While it is fitting that we hunters and fishermen help to sustain fish and wildlife and the agencies that manage them, what is often overlooked is that we foot the bill for everyone who enjoys America's natural resources. So while it's great for sportsmen to realize where their money goes, it's just as important to get the word out to those who do not hunt or fish. If you know a wildlife photographer, bird-watcher, hiker or anyone else who enjoys the outdoors who does not hunt or fish, explain that the whitetail buck, bull elk or wild turkey they're zooming in on with their binocular or camera was brought back from the brink in the last century by sportsmen who paid to reintroduce and rebuld these native species and their habitats.
In case you are wondering, Pittman-Robertson and Dingell-Johnson Act funds are administered by the USFWS' Wildlife and Sport Fish Restoration (WSFR)program. Since 1937, the program has distributed more than $18 billion for critical state conservation and recreation project funding. The given agencies have matched these funds with more than $5 billion through the years, primarily through hunting and fishing license revenues. Our money has purchased four million-plus acres of habitat with an additional 40 million acres managed in conjunction with private landowners. And we certainly stimulate the economy considering we spend over $10 billion on equipment and supplies alone each year.
As for how your state stacks up in the annual payout of WSFR funds, here is the list for 2016, which, fittingly was announced at the 2016 Bassmaster Classic in Oklahoma.
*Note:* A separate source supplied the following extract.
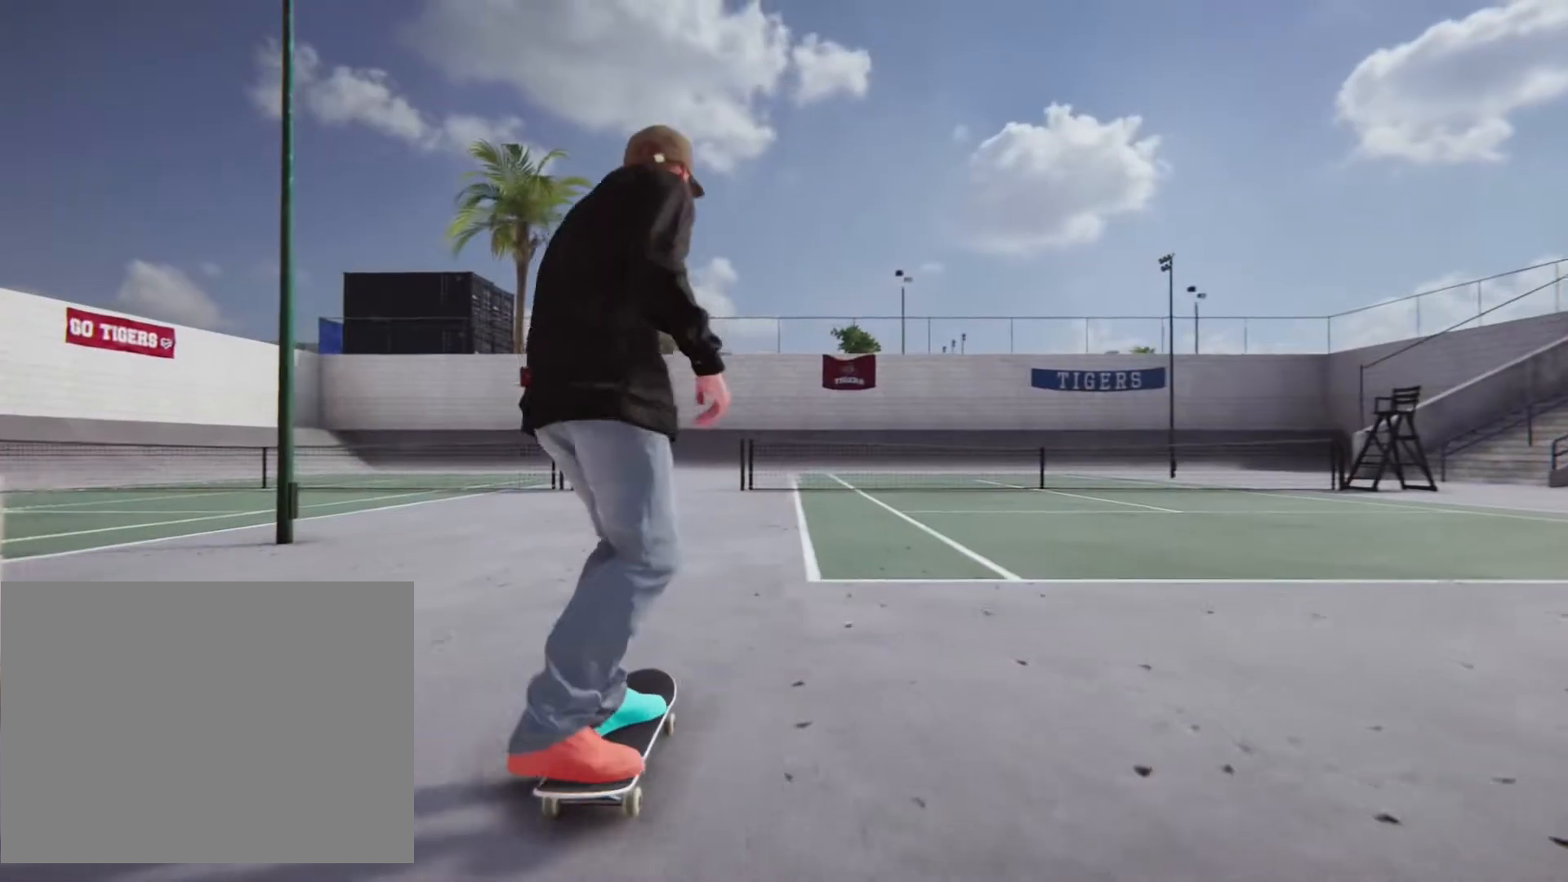
{"dt_ms": 500, "buttons": ["CROSS"], "left_stick": "center", "right_stick": "center", "events": [[33, "CROSS", "down"], [300, "left_stick", "left"], [450, "left_stick", "center"]]}
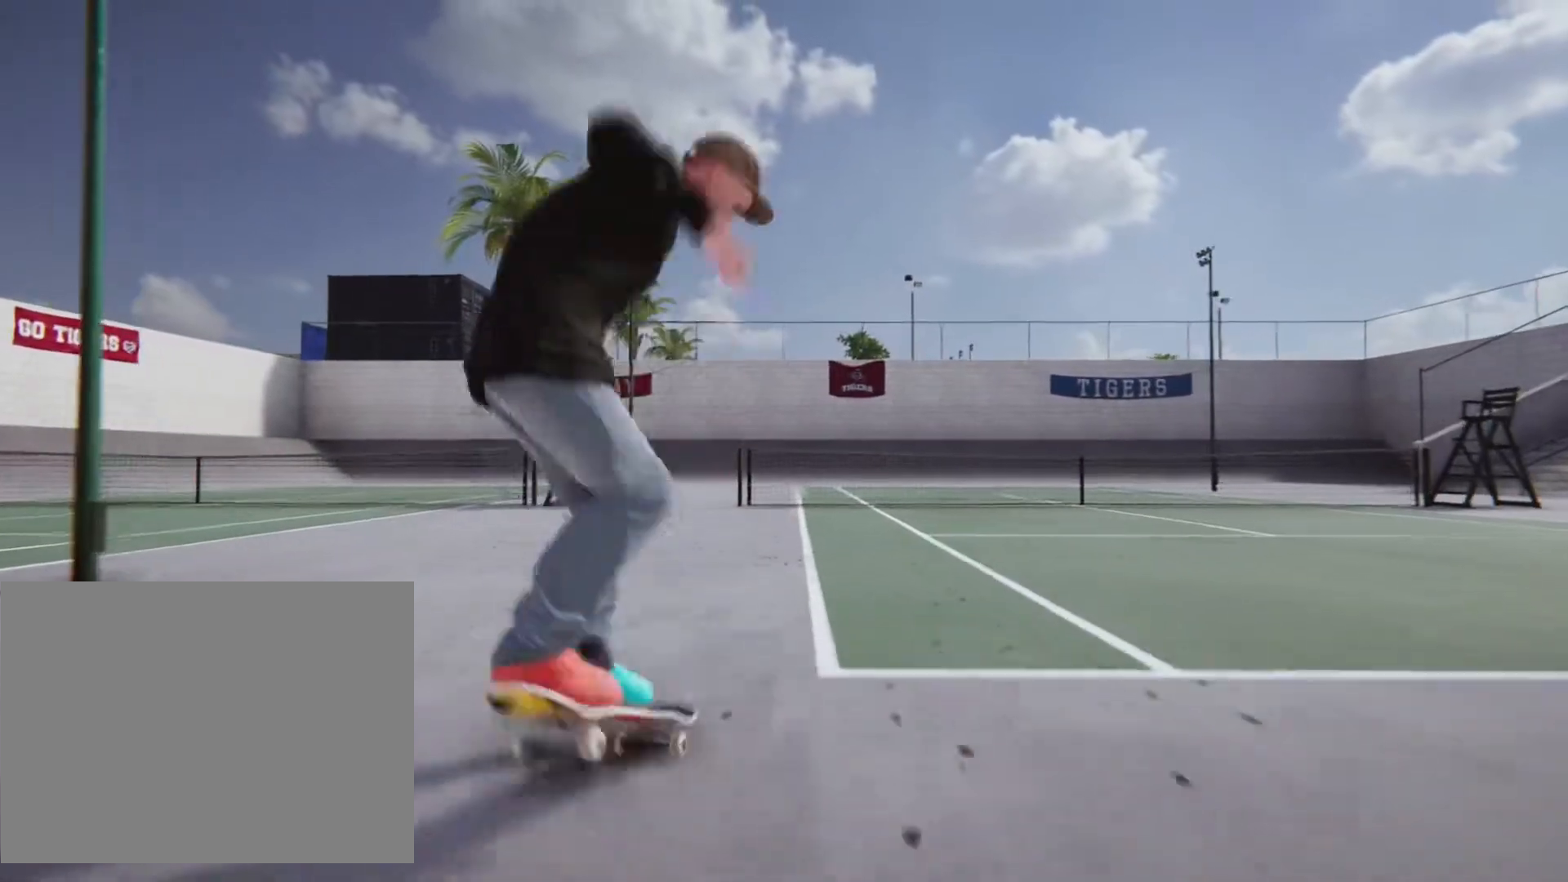
{"dt_ms": 500, "buttons": ["CROSS"], "left_stick": "center", "right_stick": "center", "events": [[283, "left_stick", "left"], [433, "left_stick", "center"]]}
The 56 agencies cover the 50 U.S. states, the District of Columbia and five U.S. territories—American Samoa, Guam, North Mariana Islands, Puerto Rico and the Virgin Islands.
“We are proud to support our state wildlife conservation agencies,” said Hannibal Bolton, Assistant Director of the Service’s WSFR program. “Funding from the Pittman Robertson/Dingell-Johnson program will help states protect and conserve our nation’s environmental legacy for generations to come.”
For examples of sportsmen's money in action, here are just a few projects currently funded by the Pittman-Robertson and Dingell-Johnson Acts: (1) the Arkansas Game and Fish Commission’s renovation of 11 wildlife management areas to create and restore more than 1,300 acres of waterfowl habitat; and (2) the North Carolina Wildlife Resources Commission’s partnership with North Carolina State University to study black bear populations; and (3) the Texas Parks and Wildlife Department’s aquatic education grant to train and retain a network of 500 volunteers to teach angler-education programs.
For some extra background, as a lifelong bowhunter I'm proud to say that Pittman-Robertson has been amended twice: in 1972 to include an 11 percent tax on bows, arrows and accessories, and in 1984 to include a tax on crossbolts. As a hunter and fisherman, its good to know that at least one of the taxes I'm paying is actually still being set aside for what it is intended to do: to conserve and protect the wildlife, fish and habitat we all enjoy.